As far as I'm aware, stepwise regression has generally fallen out of favor compared to $l_1$ regularized regression (LASSO), which tends to produce better solutions.

Tibshirani (1996). Regression Shrinkage and Selection via the Lasso

LASSO penalizes the $l_1$ norm of the weights, which induces sparsity in the solution (many weights are forced to zero). This performs variable selection (the 'relevant' variables are allowed to have nonzero weights). The degree of sparsity is controlled by the penality term, and some procedure must be used to select it (cross-validation is a common choice). LASSO is more computationally intensive than stepwise regression, but a number of efficient algorithms exist. Some examples are least angle regression (LARS), and an approach based on coordinate descent.

A similar approach to what you suggested in (2) is called orthogonal matching pursuit. It's a generalization of matching pursuit, which is the name for stepwise regression in the signal processing literature.

Pati et al. (1993). Orthogonal matching pursuit: recursive function approximation with applications to wavelet decomposition

On each iteration, the next best regressor is added to the active set. Then, the weights for all regressors in the active set are recomputed. Because of the reweighting step, this approach is less greedy (and has better performance) than the regular matching pursuit/stepwise regression. But, it still employs a greedy search heuristic.

All of these approaches (stepwise regression, LASSO, and orthogonal matching pursuit) can be thought of as approximations of the following problem:

$$\underset{w}{\min} \| y - X w \|_2^2 \quad \text{s.t. } \|w\|_0 \le c$$

In a regression context, columns of $X$ correspond to the independent variables and $y$ to the dependent variable.
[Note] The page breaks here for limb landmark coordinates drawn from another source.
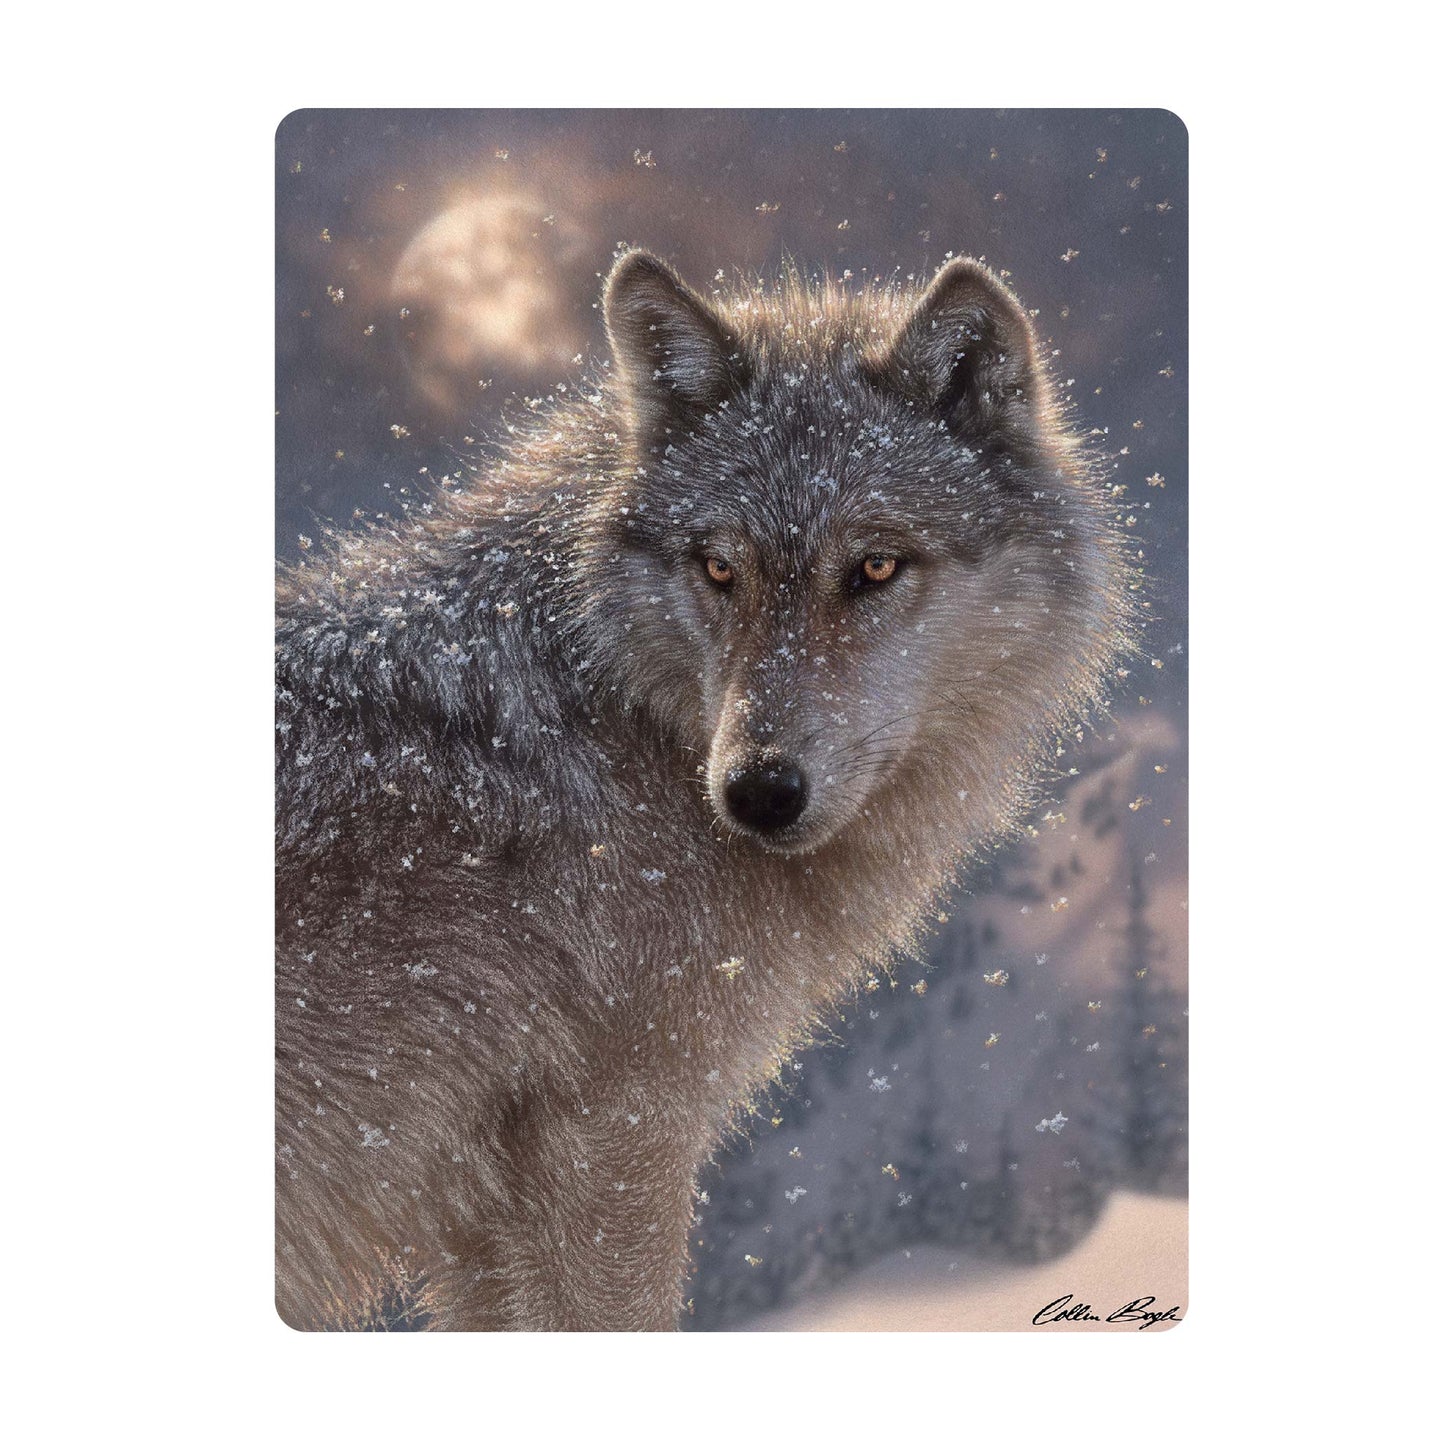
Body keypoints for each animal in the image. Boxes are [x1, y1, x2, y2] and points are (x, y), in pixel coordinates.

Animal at [275, 248, 1135, 1330]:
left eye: (875, 565)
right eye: (720, 567)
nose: (757, 791)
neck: (620, 712)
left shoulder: (491, 1215)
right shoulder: (616, 1139)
In signal processing, columns of $X$ correspond to basis functions and $y$ is a signal to approximate. The goal is to find a sparse set of weights $w$ that give the best (least squares) approximation of $y$. The $l_0$ norm simply counts the number of non-zero entries in $w$. Unfortunately, this problem is NP-hard, so approximation algorithms must be used in practice. Stepwise regression and orthogonal matching pursuit attempt to solve the problem using a greedy search strategy. LASSO reformulates the problem using a relaxation of the $l_0$ norm to the $l_1$ norm. Here, the optimization problem becomes convex (and thus tractable). And, although the problem is no longer identical, the solution is similar. If I recall correctly, both LASSO and orthogonal matching pursuit have been proved to recover the exact solution under certain conditions.